Customized Robotic Training Approaches Using the Statistics of Reaching Errors
thesisposted on 2016-07-01, 00:00 authored by Moria F. Fisher Bittmann
While upper extremity training with haptic and visual feedback has been shown to assist in restoring function for individuals with stroke and related brain injuries (Teasell, Foley, Bhogal, & Speechley, 2003), outcomes vary greatly amongst individuals. Recent studies have found that manipulating error signals during training can stimulate learning. In order to improve current methods, we believe that it is necessary to customize haptic and visual interactions to address individual motor impairments.

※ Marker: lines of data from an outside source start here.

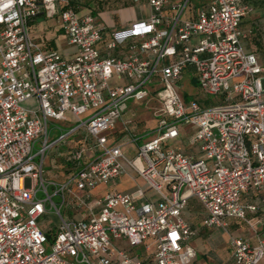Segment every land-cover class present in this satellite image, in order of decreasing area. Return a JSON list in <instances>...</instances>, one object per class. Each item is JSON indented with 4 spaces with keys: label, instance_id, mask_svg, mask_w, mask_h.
Here are the masks:
<instances>
[{
    "label": "built area",
    "instance_id": "1",
    "mask_svg": "<svg viewBox=\"0 0 264 264\" xmlns=\"http://www.w3.org/2000/svg\"><path fill=\"white\" fill-rule=\"evenodd\" d=\"M190 1L165 19L166 0H147L150 17L114 32L102 55L103 27L62 8L67 0H0V264H193L188 242L195 230L184 217L190 198L205 211L204 228L226 229L235 219L256 235L255 244L230 239L234 264H264V232L257 234L247 217L264 206V66L240 44L241 19L252 8L245 0H212L193 20H181ZM39 16L59 19L77 48L72 60L31 39L29 24ZM129 39L136 41L127 56L113 57ZM186 69L214 104L181 98ZM113 78L123 83L110 87ZM29 100L35 107L21 106ZM151 101L159 105L157 127L136 145L123 114L129 103ZM50 121L71 128L49 142ZM118 122L124 135L110 143L106 134ZM185 128L193 131L182 137ZM76 134L81 144L69 152L71 173L61 183L48 180L45 155ZM182 139L198 156L172 145ZM127 145L135 146L134 158L125 155ZM128 169L144 186L106 193L87 219L67 214L71 202L91 212V192ZM252 194L258 203L242 201ZM49 210L58 218L52 234L40 227Z\"/></svg>",
    "mask_w": 264,
    "mask_h": 264
},
{
    "label": "crops",
    "instance_id": "2",
    "mask_svg": "<svg viewBox=\"0 0 264 264\" xmlns=\"http://www.w3.org/2000/svg\"><path fill=\"white\" fill-rule=\"evenodd\" d=\"M210 1L212 0H191L189 6H187L181 15V20H193L197 10ZM245 1L252 8V11L241 19L240 29L242 31V38L240 44L245 52L256 54L259 63L264 66V0ZM182 2L183 0H166L161 12L163 18L169 19L177 15V6ZM63 7L74 9L78 17L86 15L92 16L97 23L103 27V38L97 45L102 55L107 53L106 45L111 41V35L114 32L125 30L132 23L145 21L152 14V9L147 0H67V6L62 5V8ZM28 33L31 39L44 52H57L65 60H72L77 54V48L68 44L57 17H37L30 22ZM135 41V39H129L117 45L111 52V55L116 58L126 57L130 45ZM112 80L115 81L116 79L113 78ZM179 87L184 101L196 100L203 107L210 106L216 102L213 97L204 95L199 91L192 69H186L182 80L179 82ZM134 106H136L135 103H129L127 111L123 114L122 121L131 122L129 131L137 138L136 145H139L149 138H142L145 132H140L138 130L133 132L131 130L132 121L129 119L128 113ZM123 122H118L114 130L106 134L110 143H118L120 138L124 135ZM192 131L191 128L182 129V137H186V134H190ZM80 144L81 135L79 134L72 136L71 141L67 140L65 143L60 144L66 148L63 153H57L60 164L54 163V167H56L55 169L52 168V171H54L52 175H54V177L44 172L45 178L56 183L63 182L69 176L73 168V163L68 160L69 152L77 148ZM172 145L175 147L180 146L186 155L198 156L197 150L186 144L184 139H182V141H176ZM55 148L56 147L50 149L48 153L51 154L52 150ZM123 151L129 158H134L136 155V148L132 145L125 146ZM46 157L47 154L44 157L43 163ZM53 158L54 157H52V159ZM138 178L139 177H137L133 171L128 169L126 174L121 176L116 182L108 186L98 187L91 192V212H88L85 208L78 209L77 202H71V210L67 211V214L73 219H87L92 213L95 214L98 212L99 207L95 205L97 199L101 198L106 193L132 191L136 186H139V183L136 181ZM99 188L102 189L98 190ZM242 201L258 203L259 198L256 194H252L251 196H243ZM197 215L198 213L192 214L190 211H188L187 214V219L190 221L191 227L195 230V235L188 242L196 253L193 264H234L231 258L230 239L243 238L248 240L251 244H255L256 242V235L243 221L230 219L226 222V229L217 228L215 229L217 231H213V229L204 228L202 226V218L205 215L203 207L202 212L199 214L200 223L195 225L193 219ZM247 217L249 220H253L257 225L254 227L257 234L264 232V206L260 207L257 214H248ZM240 222H243L249 228L250 232L246 235L238 234V236H236L232 233V229L238 227ZM113 243L119 248L127 249V244L124 240H115Z\"/></svg>",
    "mask_w": 264,
    "mask_h": 264
},
{
    "label": "rangeland",
    "instance_id": "3",
    "mask_svg": "<svg viewBox=\"0 0 264 264\" xmlns=\"http://www.w3.org/2000/svg\"><path fill=\"white\" fill-rule=\"evenodd\" d=\"M241 79H242L241 76H237L234 78V81L238 82ZM122 83H123L122 81L110 80L109 86L114 87V86L122 84ZM179 94H180L181 98H183L180 91H179ZM21 106H23L25 108H33V107H35V101L29 100L27 102L22 103ZM158 106L159 105L156 101H152L151 103L142 104V105L136 104V106H134L133 109L128 113V117L132 121L131 130L133 132L137 131V130L140 132H145V134L142 137L143 139L151 137L154 133L153 131L157 127V119L154 116V113L157 111ZM70 128H71V123H69L68 125H66V124L64 125V124L59 123V122L50 121L48 124L49 142L56 141L58 136L60 135V133H66L70 130ZM67 140L71 141V135H70V137H68ZM39 148H40L39 144L36 145L33 152L36 153ZM65 150H66V148L63 147V145L58 144L56 146V148L54 150H52L53 154L52 153L49 154L47 152V157L43 163L44 172H46L48 175L54 174V171H52V168L53 169L56 168V167H54V163L56 162V163L60 164V159L57 157V153L58 152L63 153ZM52 157H54V158L52 159ZM36 162H38V159H36ZM52 176L54 177V175H52ZM136 181H137V183H139V186L144 185V182L141 179L138 178ZM100 189H102V188H99L98 190H100ZM48 191H49V193H51L50 189ZM124 192L125 191H118V193H124ZM164 192H166L165 189H164ZM94 193H95V191H94ZM38 196L40 198L44 197L41 193H39ZM53 202L58 204V199L53 198ZM47 209H49L48 206H47ZM188 211L192 212V214L198 213V215L195 216L193 219L194 224L198 225L200 223L199 214L202 212V206L197 202V200L195 198H190L188 200V206H187V209H186L185 214H184L185 219L190 224V221L187 219ZM52 212H53V210H49L46 213V215L43 216L42 221L40 222L41 229L43 231H48L49 229H51L52 230L51 234L55 231V225L58 222V218L56 217L55 214H52ZM62 213H63V211H62ZM250 223L254 227L257 226L253 220H250ZM211 229H213V231H217V230H215L217 228H211ZM249 232H250L249 228L243 222H240L238 227H236L235 229H232V233L235 234L236 236H238V234L246 235ZM47 251H49V249H47Z\"/></svg>",
    "mask_w": 264,
    "mask_h": 264
},
{
    "label": "trees",
    "instance_id": "4",
    "mask_svg": "<svg viewBox=\"0 0 264 264\" xmlns=\"http://www.w3.org/2000/svg\"><path fill=\"white\" fill-rule=\"evenodd\" d=\"M48 239L50 240L51 239V236L50 235H47Z\"/></svg>",
    "mask_w": 264,
    "mask_h": 264
}]
</instances>
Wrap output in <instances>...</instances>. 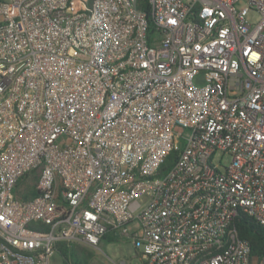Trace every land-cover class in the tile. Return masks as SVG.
<instances>
[{"label":"built area","instance_id":"1","mask_svg":"<svg viewBox=\"0 0 264 264\" xmlns=\"http://www.w3.org/2000/svg\"><path fill=\"white\" fill-rule=\"evenodd\" d=\"M240 215L264 228V0H0V264L106 235L264 264Z\"/></svg>","mask_w":264,"mask_h":264},{"label":"trees","instance_id":"2","mask_svg":"<svg viewBox=\"0 0 264 264\" xmlns=\"http://www.w3.org/2000/svg\"><path fill=\"white\" fill-rule=\"evenodd\" d=\"M166 166L165 164L162 169L164 170ZM234 224L240 238L248 242L252 255L256 257L262 256L264 254V228L245 215L238 216ZM103 239L116 241V238L110 235H106ZM55 251L61 255L63 263L87 264L90 259L89 252L85 247L64 240L56 243ZM142 264L146 263L142 261Z\"/></svg>","mask_w":264,"mask_h":264},{"label":"rangeland","instance_id":"3","mask_svg":"<svg viewBox=\"0 0 264 264\" xmlns=\"http://www.w3.org/2000/svg\"><path fill=\"white\" fill-rule=\"evenodd\" d=\"M245 2L241 1L235 5L236 9L241 10L245 7ZM260 15L256 12H249L247 20L256 23ZM199 84V81H196ZM88 250L90 259L87 264H142L136 250L128 240L116 239L107 241L102 239L97 247L85 246ZM50 264H69L63 263L61 255L54 251L50 256Z\"/></svg>","mask_w":264,"mask_h":264},{"label":"crops","instance_id":"4","mask_svg":"<svg viewBox=\"0 0 264 264\" xmlns=\"http://www.w3.org/2000/svg\"><path fill=\"white\" fill-rule=\"evenodd\" d=\"M124 240H126V239H124Z\"/></svg>","mask_w":264,"mask_h":264}]
</instances>
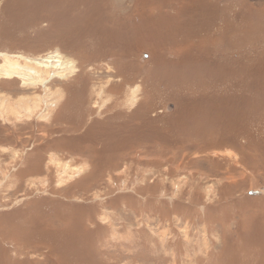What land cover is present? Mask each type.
I'll use <instances>...</instances> for the list:
<instances>
[{
	"label": "rangeland",
	"instance_id": "1",
	"mask_svg": "<svg viewBox=\"0 0 264 264\" xmlns=\"http://www.w3.org/2000/svg\"><path fill=\"white\" fill-rule=\"evenodd\" d=\"M50 54L0 79V264H264V0H0V65Z\"/></svg>",
	"mask_w": 264,
	"mask_h": 264
},
{
	"label": "bare ground",
	"instance_id": "2",
	"mask_svg": "<svg viewBox=\"0 0 264 264\" xmlns=\"http://www.w3.org/2000/svg\"><path fill=\"white\" fill-rule=\"evenodd\" d=\"M46 57L47 58L45 59H26L24 57H18L19 61L22 59L25 63L21 66L17 60H11L4 56V62L0 65V79H17L20 80L23 85H29L31 87V85L35 86L37 84L45 86L47 81H42V74L47 75V69H50V73L54 71L55 73L69 72V74H72L74 64L70 60L59 56V54H50ZM30 101L32 102V108L34 109L36 98L28 100V102Z\"/></svg>",
	"mask_w": 264,
	"mask_h": 264
},
{
	"label": "water",
	"instance_id": "3",
	"mask_svg": "<svg viewBox=\"0 0 264 264\" xmlns=\"http://www.w3.org/2000/svg\"><path fill=\"white\" fill-rule=\"evenodd\" d=\"M264 192V189L262 191H250L249 195H261Z\"/></svg>",
	"mask_w": 264,
	"mask_h": 264
}]
</instances>
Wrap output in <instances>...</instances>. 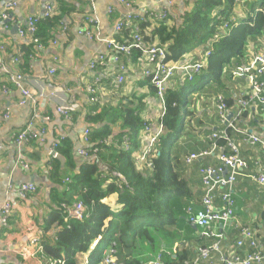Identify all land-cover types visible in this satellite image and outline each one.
Returning a JSON list of instances; mask_svg holds the SVG:
<instances>
[{"label": "crops", "instance_id": "1", "mask_svg": "<svg viewBox=\"0 0 264 264\" xmlns=\"http://www.w3.org/2000/svg\"><path fill=\"white\" fill-rule=\"evenodd\" d=\"M125 1L131 4L130 8H126L120 0H54L53 15H60V20L46 32L45 36L43 33L39 47L31 41L33 34L27 33L21 37L18 32L19 29L27 27L29 17H43L48 0H0V15L5 5L12 4L8 10V17L2 20L0 45H3L4 49L0 50V57L10 70L23 74L22 70L26 69L22 85L31 91L35 99L33 102L27 100L23 105H19L21 91L0 65V208L6 201L10 202L12 208L8 224L3 226L0 221V264H42L39 258L41 240L46 235H54V228L45 230V222L53 207L51 192L55 188L61 190V186L53 182L49 176L52 166L50 150L54 143L59 144L67 138L72 143L75 162L79 164L83 160L78 150L87 149L92 145L89 141H84V132L88 130L89 133L91 127L97 126L87 119L94 104L91 100L92 94L88 92L89 86L98 88L97 97L102 106L119 107L132 100L140 106L142 120L158 119L159 101L149 79L143 75V69L146 67L144 55L138 50H132L130 54L114 51L109 49L105 42H98L78 33L79 29L85 26V17L90 15L96 21L98 32L105 40L122 44L130 39L133 31L131 27L116 31L117 21L127 13H134L139 16L138 25L145 20L152 23L155 17L150 14L160 13L162 9V5L155 0ZM190 8L189 0H175L166 15L168 24L179 23L181 15ZM245 14V11L237 7L234 9L233 15L237 18ZM14 27H17L16 31ZM150 29L148 27L142 33L147 36ZM142 42L144 45L156 44L143 39ZM23 44L30 47L26 63ZM195 52L198 53L200 50ZM256 53H264L263 42L259 45L257 43L255 47H249L246 59L235 67L247 64ZM99 54H106V61L91 69L89 63ZM113 54L119 56L118 63L111 59ZM16 57L18 62L12 63ZM193 57L190 54L187 59L193 61ZM27 63L29 64L26 67ZM120 64L125 67L124 79L116 87L115 77ZM51 70L53 74L49 73ZM232 77L235 79L227 82L229 91L212 88L195 98V121L190 126H193L190 128L193 137L191 141L185 136L183 138L187 139L189 148L196 149H192L191 152L210 149L211 143L209 145L207 143L210 141L211 133L223 126L217 109L218 97L221 96L223 101L226 98L233 101V109L228 108V112H232L234 108L236 109L237 99L251 91L250 82L246 77ZM180 84V76L175 74L170 85L177 88ZM68 104H73V110L70 117L65 118L57 111V107ZM244 112V116L238 121V127L252 133H263V107L252 106ZM5 113L8 115L7 118L3 117ZM30 120L33 122V132L36 136L29 142L16 144L13 139L14 133L22 130ZM42 129L45 131L43 136L40 135ZM119 130L118 127L114 128L113 134ZM231 137L239 145L240 154L247 166L240 171L234 185L235 213L226 230L236 233L242 227H249L264 238V228L260 220L264 209V183L257 181L258 175L264 174V148L250 145L237 133H232ZM140 138L141 146L135 156L143 150L146 143L142 134ZM189 148L188 150H191ZM61 157L64 159L63 165L59 160L61 169L67 173L75 171L69 169L66 159ZM218 162L216 153L199 157L191 163L184 160V166L187 168L185 176L193 193L189 205L194 209L200 207L203 197L199 167ZM24 164L27 166L24 167ZM23 182H32L36 185V190L25 199L19 198L16 193L17 185ZM103 201L114 207L115 196L111 195ZM219 229V226L215 227V230ZM195 230L198 232L197 227ZM238 234L231 237L226 231L222 248L227 254L236 250L233 241L237 239ZM33 239H38V242L30 243ZM162 247H165V244H162ZM24 248L28 250L26 254L23 252ZM87 256L86 253L78 254L77 264H85ZM158 256L155 254L151 260ZM214 261L218 263L216 257Z\"/></svg>", "mask_w": 264, "mask_h": 264}, {"label": "trees", "instance_id": "2", "mask_svg": "<svg viewBox=\"0 0 264 264\" xmlns=\"http://www.w3.org/2000/svg\"><path fill=\"white\" fill-rule=\"evenodd\" d=\"M189 1L190 10L181 15L177 24H168L166 17L139 25L141 33L151 28L147 36L142 33L143 41L165 47L166 61L181 63L190 54L194 61L209 51L200 74L166 90L161 119L164 133L157 140L150 166L134 158L141 146L143 127L137 102L126 100L119 107L94 102L87 118L97 124L88 133L90 157L77 164L67 138L60 141L56 150L66 159L69 169L75 171H63L59 159L52 157L49 176L61 190L55 188L51 192L53 207L45 230L54 228V235L41 240L42 264H50L51 260L77 264L80 253L88 255L85 264H101L110 247L115 249L117 264H147L155 254L161 264H191L198 248L212 242L199 235L201 230L197 232L186 219L185 209L191 204L193 193L185 176L184 160L193 148L183 138L191 141L193 137L190 126L195 121V98L212 88L229 91L227 82L235 79L231 70L243 63L249 47L264 43V0H242L249 11L238 21L231 20L237 0ZM59 20L60 15L41 18L33 37L40 42L43 33L45 36ZM22 46L26 58L30 47ZM224 103L227 108L234 105L229 98ZM116 127L120 130L113 134ZM124 140L128 149L122 145ZM214 141L221 147L225 145L223 138ZM111 195L115 196L114 207L103 201ZM77 201L85 206L81 219L69 216L62 206L65 203L70 207ZM260 220L264 228V209ZM238 232L239 229L236 233L227 230L231 237ZM95 238L99 241L91 247Z\"/></svg>", "mask_w": 264, "mask_h": 264}, {"label": "built area", "instance_id": "3", "mask_svg": "<svg viewBox=\"0 0 264 264\" xmlns=\"http://www.w3.org/2000/svg\"><path fill=\"white\" fill-rule=\"evenodd\" d=\"M120 1L126 8L131 7L129 2L125 0ZM155 1L162 5L161 12L157 14L151 13L150 15L155 17L156 20H162L166 17L168 10L174 4L175 0ZM11 6V3L5 5L0 15V31L2 28V20L8 17V10ZM53 11L54 0H48L45 6V12L41 18L50 17L53 15ZM41 18L29 17L27 19V27L25 29H19V36L23 37L27 33L32 35L36 30L37 22ZM139 20L138 15L127 13L117 21L115 24L116 31H120L124 27H131L133 31L130 39L122 44L116 43L113 40H105L98 32L96 21L90 15L85 17V26L80 28L78 33L87 36L89 39L105 42L107 47L114 51L130 54L132 50H138L144 55L146 67L143 69V75L149 79L150 84L154 88L155 95L159 101V113L156 121L144 119L140 134L144 136L146 143L143 150L135 156V161L149 167L150 157L155 151L157 140L159 136L164 133V126L161 119L165 113V92L168 88L172 87L170 85L171 79L175 74H179L181 83L184 80L192 81L196 75L201 73L206 63L207 56L209 55V51L200 54L199 59L194 61L190 59H186L181 63L166 61L165 47L159 46L158 44H143V36L141 35V30L138 25L140 22ZM31 41L39 47L41 46L38 38L32 37ZM3 49V45H0V50ZM106 59V54L96 55L89 63V67L94 69L96 65L104 64ZM111 59L115 63L119 62V56L116 54L111 55ZM17 62L18 57L13 58L12 63ZM0 65L5 69L9 79L21 91L22 98L18 104L23 105L27 100H32V102L35 101L31 91L24 88L22 85L23 74L6 67L1 57ZM124 70V65L120 64L115 77L116 87H118V84L124 79ZM49 73L53 74V70ZM231 75L246 77L250 82L251 91L237 99L236 109L234 108L232 116L229 119H227V114L229 113L228 108L222 97L219 96L217 109L223 126L211 133L210 149L191 153L185 157L186 162L191 163L199 157L216 153L219 161L218 164H205L199 167L198 172L203 187V197L200 202V207L194 209L189 205L185 209L188 223L200 229L201 236L212 239L210 244L198 248L197 254L191 264H264V238L259 236L258 232L252 228H240L238 237L234 241L236 250L227 254L222 248L223 242L226 239V229L232 222L235 213L234 185L240 171L247 166L246 161L240 154L239 145L231 135L232 133H237L250 145L264 148V131L263 133H252L244 128L238 127V121L241 119L246 109L252 106H262L264 111V53H256L247 64L234 67L231 70ZM88 92L92 94L91 100H93V102L99 101L97 97L98 88L89 86ZM72 110L73 104L57 107V111L65 118L70 117ZM3 117L7 118L8 115L5 113ZM228 130L230 133H228ZM44 133L45 131L42 129L40 135L43 136ZM87 133L88 130H85L83 137L85 142H88ZM35 136L36 134L33 132V122L30 120L22 130L14 133L13 139L16 144L20 145L21 143L31 141ZM215 138H223L225 140V145L223 147L217 145L214 141ZM122 145L128 149L127 140H124ZM57 146L58 143L52 145L50 150L52 157H57L58 155L56 150ZM78 154L83 159L90 157L86 148L79 149ZM23 166L26 167L27 165L24 164ZM257 181L261 184L264 183L263 173L258 175ZM35 190L36 185L32 182L19 183L16 187V193L21 199L27 198L29 194L33 193ZM62 206L67 209L69 216L76 219H81L83 217L85 206L81 201L74 202L70 207L65 203H63ZM11 213V204L6 201L0 208V221L3 226L8 224ZM217 226L220 227L218 231L215 230ZM98 241L99 238H95L91 247L96 246ZM37 242L38 239L30 241L32 244ZM23 252L26 254L28 250L24 248ZM214 257H216L218 263L214 261ZM50 264H64V261L51 260ZM101 264H117L115 249L113 247L107 250ZM147 264H161L160 257H156Z\"/></svg>", "mask_w": 264, "mask_h": 264}, {"label": "rangeland", "instance_id": "4", "mask_svg": "<svg viewBox=\"0 0 264 264\" xmlns=\"http://www.w3.org/2000/svg\"><path fill=\"white\" fill-rule=\"evenodd\" d=\"M235 5H236V7L238 9H241L242 11H245V13H247L249 11L248 5L246 4V2H244L242 0H237ZM238 19H237V16L236 15L235 16L233 15L232 18H231L232 21H238ZM226 77H227V75H226ZM144 119L147 120L146 118H144ZM144 119H143V121H144ZM191 153H195V152H190L189 154H191ZM189 154H187V155H189Z\"/></svg>", "mask_w": 264, "mask_h": 264}, {"label": "water", "instance_id": "5", "mask_svg": "<svg viewBox=\"0 0 264 264\" xmlns=\"http://www.w3.org/2000/svg\"><path fill=\"white\" fill-rule=\"evenodd\" d=\"M16 28H17V27H14V31H16ZM231 116H232V112H229V113L227 114V119H229ZM56 158H58V159L61 161V165L64 164V159H63L59 154L57 155ZM191 226H192L193 228L196 229V226H194V225H191Z\"/></svg>", "mask_w": 264, "mask_h": 264}]
</instances>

We can customize training using the statistics of errors, intervening only on the most commonly occurring errors. In addition to rehabilitation, this technique can be applied to situations where error feedback is needed, such as learning new skills. The primary goal of this thesis is to develop better training interventions to facilitate motor learning. Addressing the need for training tools for both skill learning and therapy, we explore strategies for improving upon current training paradigms. In the first study we show how force adaptation can cause participants to reach with the errors that are necessary for moving in a visually rotated scene. In the second study, we determine the best domain to represent error tendencies during learning. In the third study, we test how error statistics can enhance learning of a novel visual transformation. In the fourth study, we conduct a preliminary investigation using error statistics to customize training interventions for stroke survivors. Our results will contribute a basic understanding on how we can use error statistics to improve training environments and effect functional recovery.